Hume sees all constructs, or notions of the soul as accumulative in their nature. What this means is that there are many conceptions that an individual has that make up the conception of the self. There are many building blocks of the overall structure of the self, and there is not one cohesive concept of the self that can be made apart from constructing the conception from a variety of input. This input is completely experiential; so the concept of the self is a string of experiences. We tend to group like objects together, or week out a chain of connection in our causal universe.

Therefore, it is natural that we compile an idea that there is a continuous “self”. Therefore, the “self” does not exist for Hume, because it is only a construct of our natural tendency to group together events and make sense of casual situations. Hume thinks that we make an inductive fallacy when we speak of personal identity. The mind is a recorder of experience, not a predictor. The induction is that because one thing happened in the past, then it is possible to predict that another will follow. “Kant’s model is a response to a purely material based inductive model of the self that is proposed by Hume. Hume’s self is a passive observer similar to watching one’s life pass before as a play or on a screen. Hume is a strict determinist, no free will. The final determination for Hume then is the self is a fleeting linking of objects by our memory to objects.” In the case of the self the induction, for Hume, is that because there seems to be a grouping of our conscious experiences, we define our soul from these groups of experiential senses.

WRITTEN PROBLEM 1. Print the passage on Hume's view of the self in full, word for word.

ENTRIES.

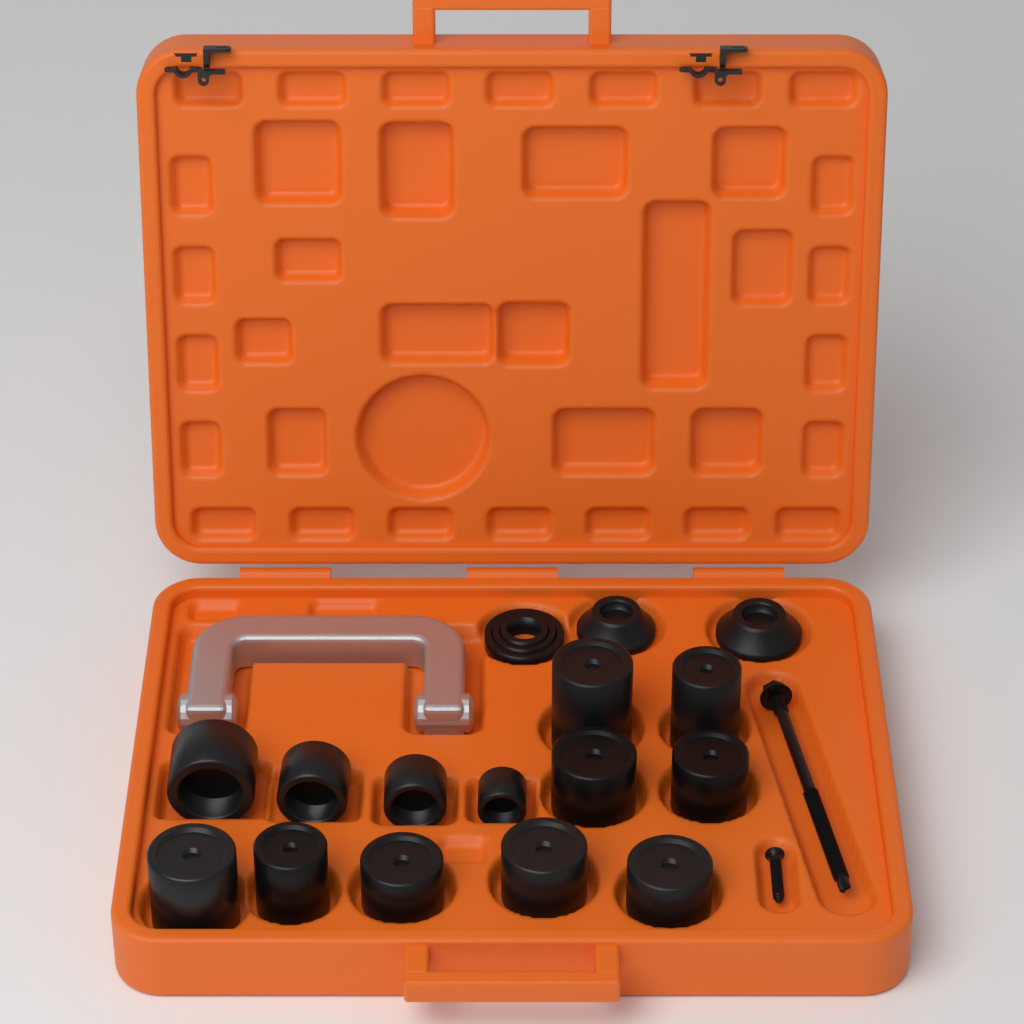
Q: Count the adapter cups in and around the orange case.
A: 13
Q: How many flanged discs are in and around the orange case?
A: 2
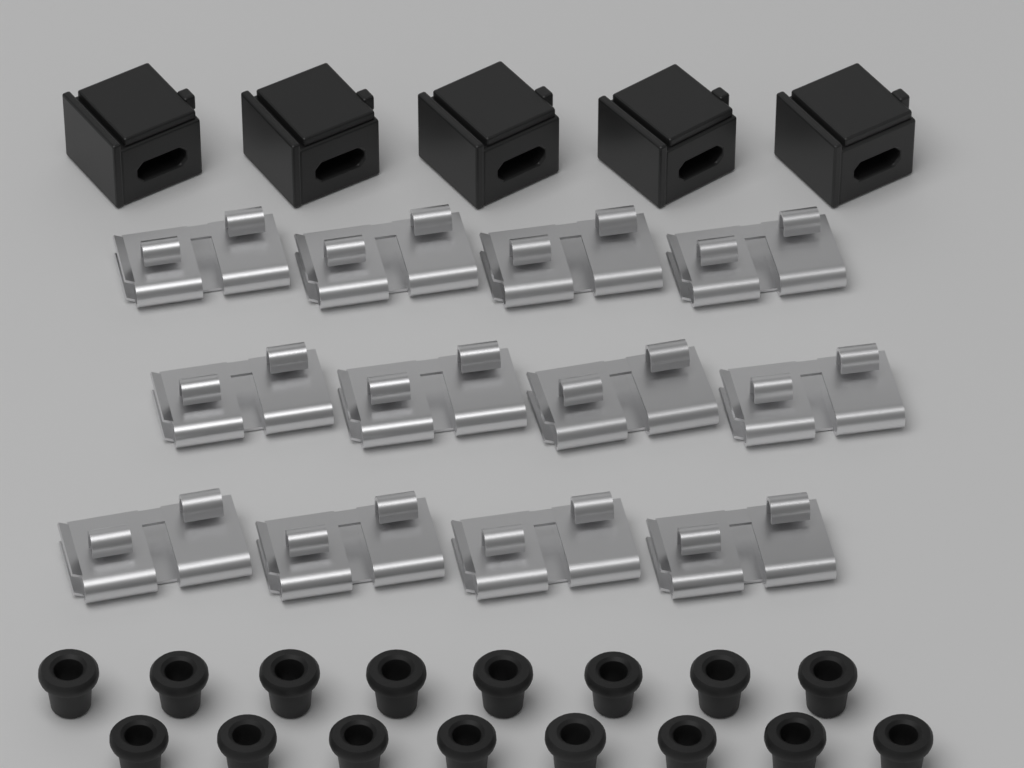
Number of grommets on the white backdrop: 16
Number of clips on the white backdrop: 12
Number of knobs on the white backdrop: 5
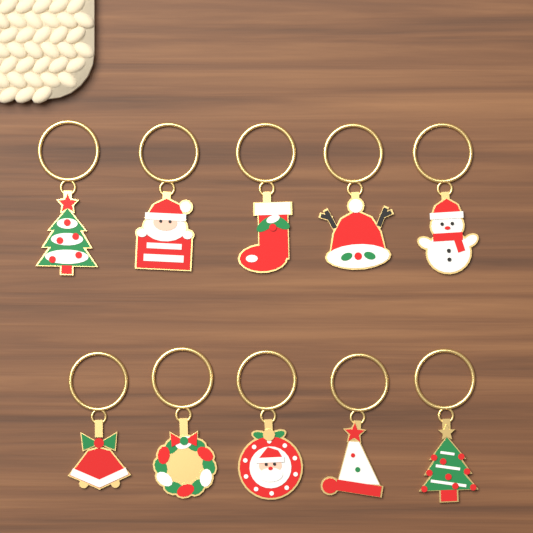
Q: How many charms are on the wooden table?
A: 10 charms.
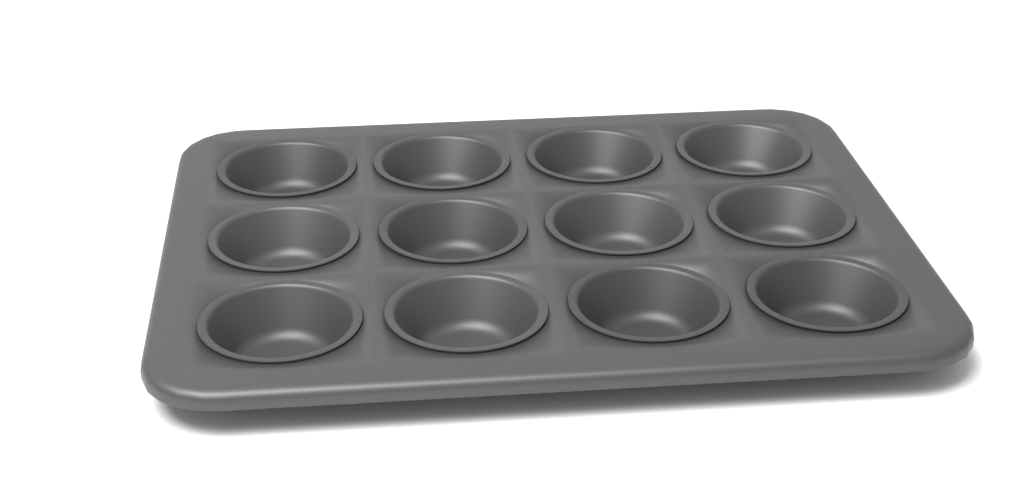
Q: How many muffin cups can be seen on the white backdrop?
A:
* * *
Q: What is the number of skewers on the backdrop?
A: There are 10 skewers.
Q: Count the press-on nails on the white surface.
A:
---
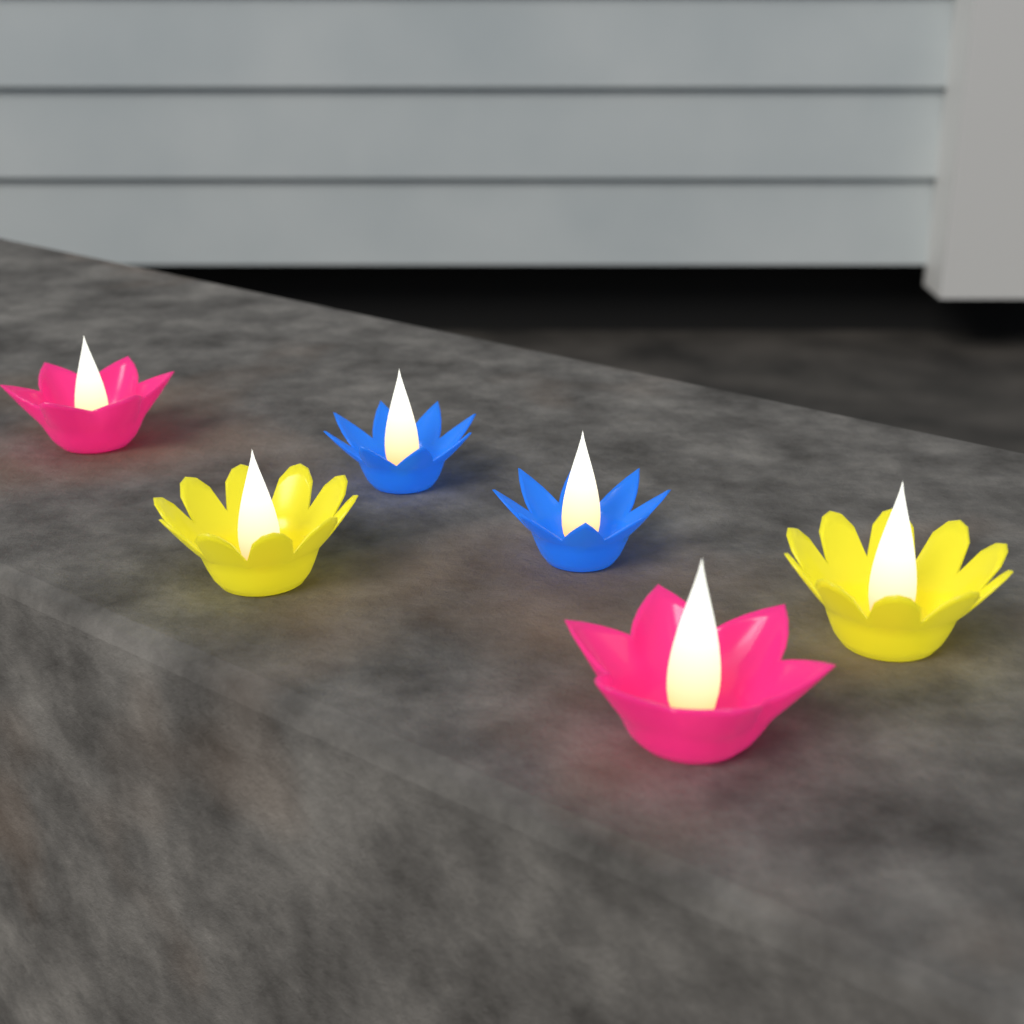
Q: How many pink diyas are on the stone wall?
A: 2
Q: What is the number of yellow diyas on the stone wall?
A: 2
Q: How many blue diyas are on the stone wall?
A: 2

WRITTEN PROBLEM 2. Return every line of the records that contains the word "Count".

WRITTEN REPLY 1.
Hume sees all constructs, or notions of the soul as accumulative in their nature. What this means is that there are many conceptions that an individual has that make up the conception of the self. There are many building blocks of the overall structure of the self, and there is not one cohesive concept of the self that can be made apart from constructing the conception from a variety of input. This input is completely experiential; so the concept of the self is a string of experiences. We tend to group like objects together, or week out a chain of connection in our causal universe.

Therefore, it is natural that we compile an idea that there is a continuous “self”. Therefore, the “self” does not exist for Hume, because it is only a construct of our natural tendency to group together events and make sense of casual situations. Hume thinks that we make an inductive fallacy when we speak of personal identity. The mind is a recorder of experience, not a predictor. The induction is that because one thing happened in the past, then it is possible to predict that another will follow. “Kant’s model is a response to a purely material based inductive model of the self that is proposed by Hume. Hume’s self is a passive observer similar to watching one’s life pass before as a play or on a screen. Hume is a strict determinist, no free will. The final determination for Hume then is the self is a fleeting linking of objects by our memory to objects.” In the case of the self the induction, for Hume, is that because there seems to be a grouping of our conscious experiences, we define our soul from these groups of experiential senses.

WRITTEN REPLY 2.
Q: Count the adapter cups in and around the orange case.
Q: Count the press-on nails on the white surface.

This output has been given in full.